Dem pflichtet Anja Jakobs bei: „Ob man sich in der Schule oder in der Eisdiele ansteckt, macht ja auch keinen Unterschied. Deshalb finde ich es richtig, dass die Ferien nicht verlängert werden. Sonst hätte man ja beispielsweise auch das Freibad schließen müssen.”

Hygiene sei der einzige Schutz vor der neuen Grippe, findet Willi Büchler: „Wenn die Kinder alles befolgen und sich regelmäßig die Hände waschen, dann kann ja nichts passieren. Wenn es doch noch schlimmer wird, dann kann man die Schule ja immer noch schließen.”

Silvia Röwer glaubt, dass eine Verlängerung der Ferien nichts gebracht hätte: „Man kann sich überall anstecken. Wir waren gerade auf der Cranger Kirmes, da war das Risiko sicher größer.”

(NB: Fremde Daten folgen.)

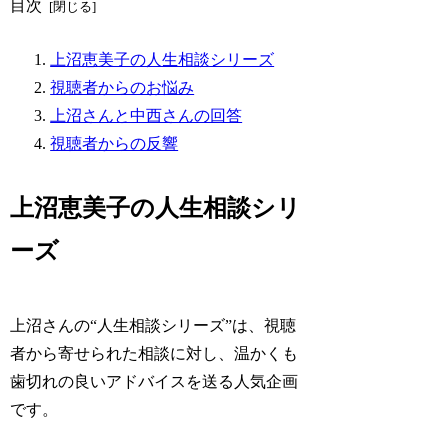
目次
上沼恵美子の人生相談シリーズ
視聴者からのお悩み
上沼さんと中西さんの回答
視聴者からの反響
上沼恵美子の人生相談シリ
ーズ
上沼さんの“人生相談シリーズ”は、視聴
者から寄せられた相談に対し、温かくも
歯切れの良いアドバイスを送る人気企画
です。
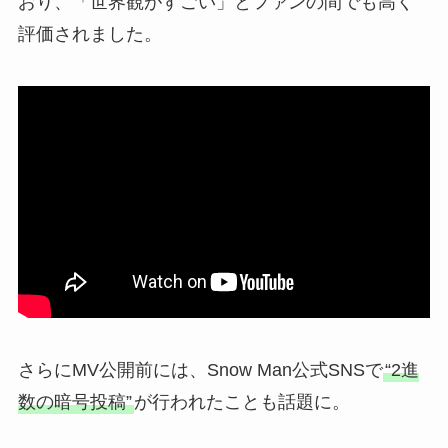
おり、「世界観がすごい」とファンの間でも高く
評価されました。
さらにMV公開前には、Snow Man公式SNSで
“2進
数の暗号投稿”
が行われたことも話題に。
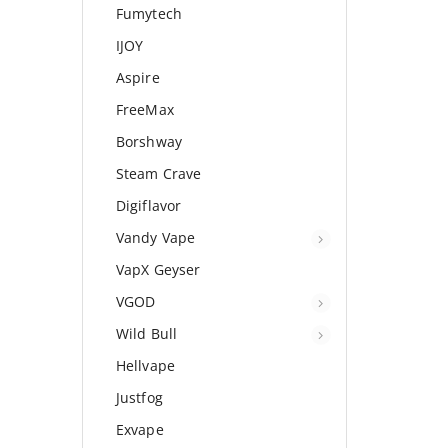
Fumytech
IJOY
Aspire
FreeMax
Borshway
Steam Crave
Digiflavor
Vandy Vape
VapX Geyser
VGOD
Wild Bull
Hellvape
Justfog
Exvape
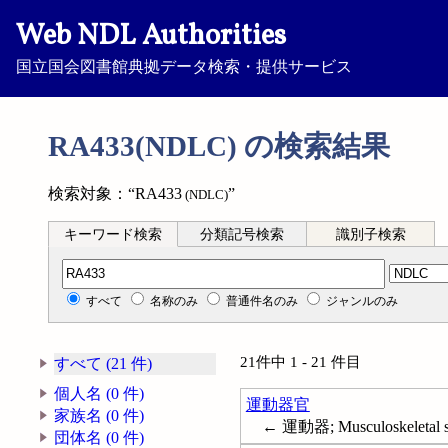
Web NDL Authorities
国立国会図書館典拠データ検索・提供サービス
RA433(NDLC) の検索結果
検索対象：“RA433
”
(NDLC)
キーワード検索
分類記号検索
識別子検索
分類記号検索
すべて
名称のみ
普通件名のみ
ジャンルのみ
21件中 1 - 21 件目
すべて (21 件)
個人名 (0 件)
運動器官
家族名 (0 件)
← 運動器; Musculoskeletal 
団体名 (0 件)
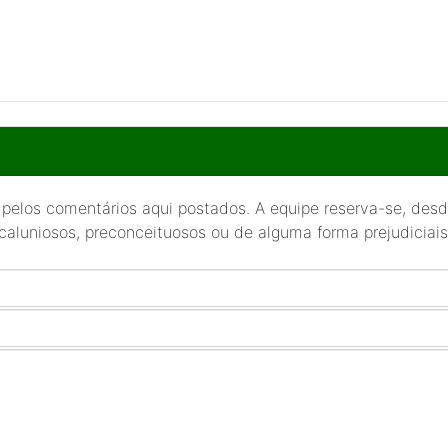
 pelos comentários aqui postados. A equipe reserva-se, desde
 caluniosos, preconceituosos ou de alguma forma prejudiciais 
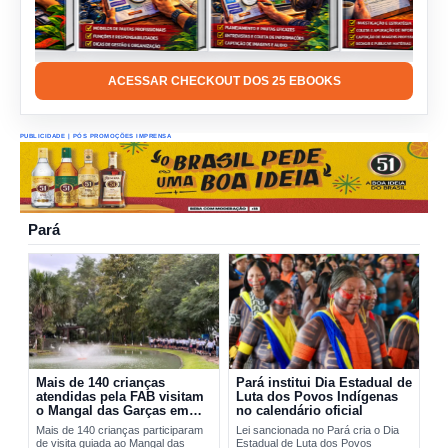
ACESSAR CHECKOUT DOS 25 EBOOKS
PUBLICIDADE | PÓS PROMOÇÕES IMPRENSA
Pará
Mais de 140 crianças
Pará institui Dia Estadual de
atendidas pela FAB visitam
Luta dos Povos Indígenas
o Mangal das Garças em
no calendário oficial
Belém
Mais de 140 crianças participaram
Lei sancionada no Pará cria o Dia
de visita guiada ao Mangal das
Estadual de Luta dos Povos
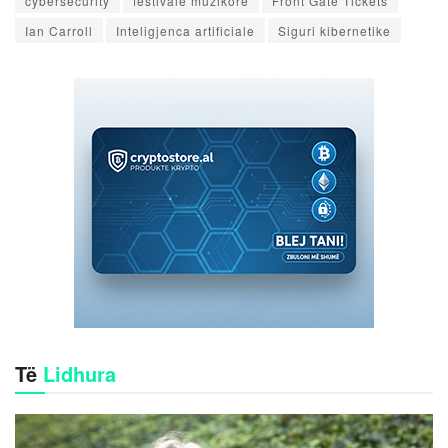
cybersecurity
festivale muzikore
Front Gate Tickets
Ian Carroll
Inteligjenca artificiale
Siguri kibernetike
Të
Lidhura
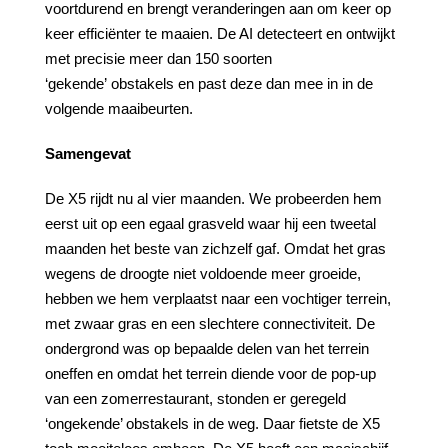
voortdurend en brengt veranderingen aan om keer op
keer efficiënter te maaien. De AI detecteert en ontwijkt
met precisie meer dan 150 soorten
‘gekende’
obstakels en past deze dan mee in in de
volgende maaibeurten.
Samengevat
De X5 rijdt nu al vier maanden. We probeerden hem
eerst uit op een egaal grasveld waar hij een tweetal
maanden het beste van zichzelf gaf. Omdat het gras
wegens de droogte niet voldoende meer groeide,
hebben we hem verplaatst naar een vochtiger terrein,
met zwaar gras en een slechtere connectiviteit. De
ondergrond was op bepaalde delen van het terrein
oneffen en omdat het terrein diende voor de pop-up
van een zomerrestaurant, stonden er geregeld
‘ongekende’ obstakels in de weg. Daar fietste de X5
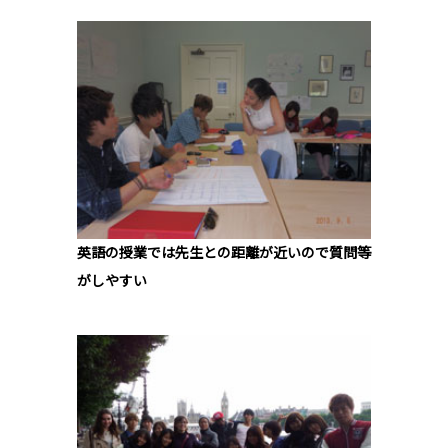
英語の授業では先生との距離が近いので質問等
がしやすい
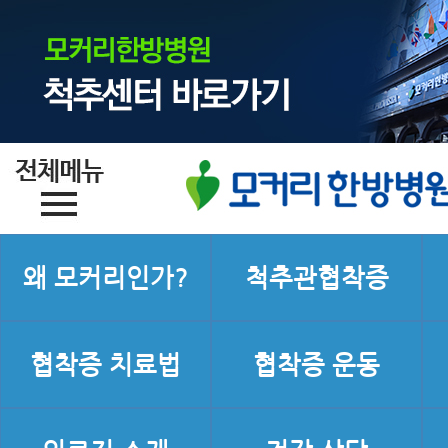
왜 모커리인가?
척추관협착증
협착증 치료법
협착증 운동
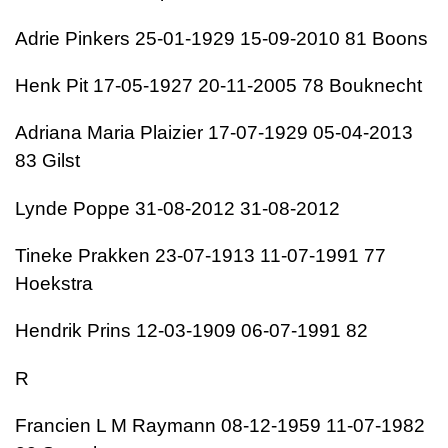
Adrie Pinkers 25-01-1929 15-09-2010 81 Boons
Henk Pit 17-05-1927 20-11-2005 78 Bouknecht
Adriana Maria Plaizier 17-07-1929 05-04-2013
83 Gilst
Lynde Poppe 31-08-2012 31-08-2012
Tineke Prakken 23-07-1913 11-07-1991 77
Hoekstra
Hendrik Prins 12-03-1909 06-07-1991 82
R
Francien L M Raymann 08-12-1959 11-07-1982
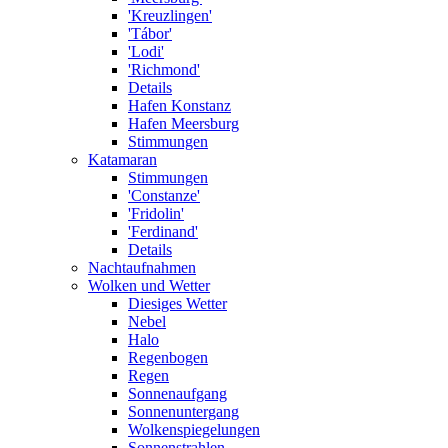
'Kreuzlingen'
'Tábor'
'Lodi'
'Richmond'
Details
Hafen Konstanz
Hafen Meersburg
Stimmungen
Katamaran
Stimmungen
'Constanze'
'Fridolin'
'Ferdinand'
Details
Nachtaufnahmen
Wolken und Wetter
Diesiges Wetter
Nebel
Halo
Regenbogen
Regen
Sonnenaufgang
Sonnenuntergang
Wolkenspiegelungen
Sonnenstrahlen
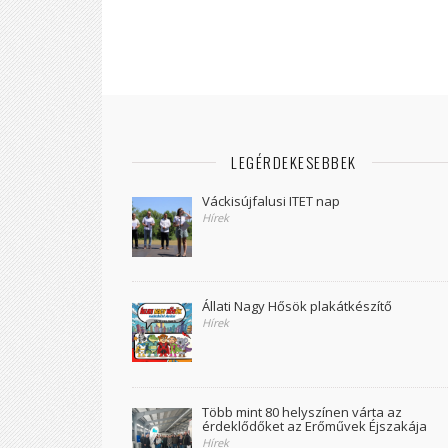
LEGÉRDEKESEBBEK
Váckisújfalusi ITET nap
Hírek
Állati Nagy Hősök plakátkészítő
Hírek
Több mint 80 helyszínen várta az
érdeklődőket az Erőművek Éjszakája
Hírek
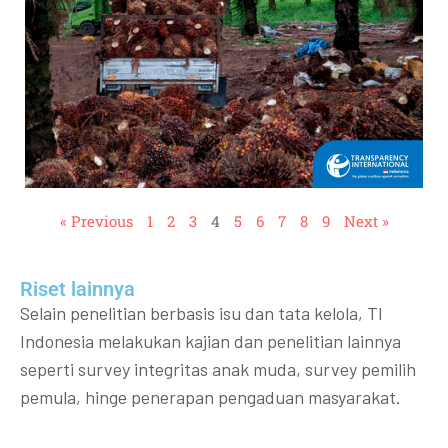
« Previous
1
2
3
4
5
6
7
8
9
Next »
Riset lainnya​​
Selain penelitian berbasis isu dan tata kelola, TI
Indonesia melakukan kajian dan penelitian lainnya
seperti survey integritas anak muda, survey pemilih
pemula, hinge penerapan pengaduan masyarakat.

Mirko Wietrzykow war für eine Verlängerung: „Zum Ferienende kommen viele Urlauber aus Mallorca wieder”, sagt der 29-Jährige, „die könnten dann ihre Mitschüler anstecken. Man hätte die Ferien lieber verlängern sollen.”

Ein Standpunkt, dem sich die Realschülerinnen Xenia Haller und Sabrina Schroer (beide 14) aus ganz egoistischen Gründen anschließen würden: „Eine weitere Woche Ferien wäre schön gewesen.”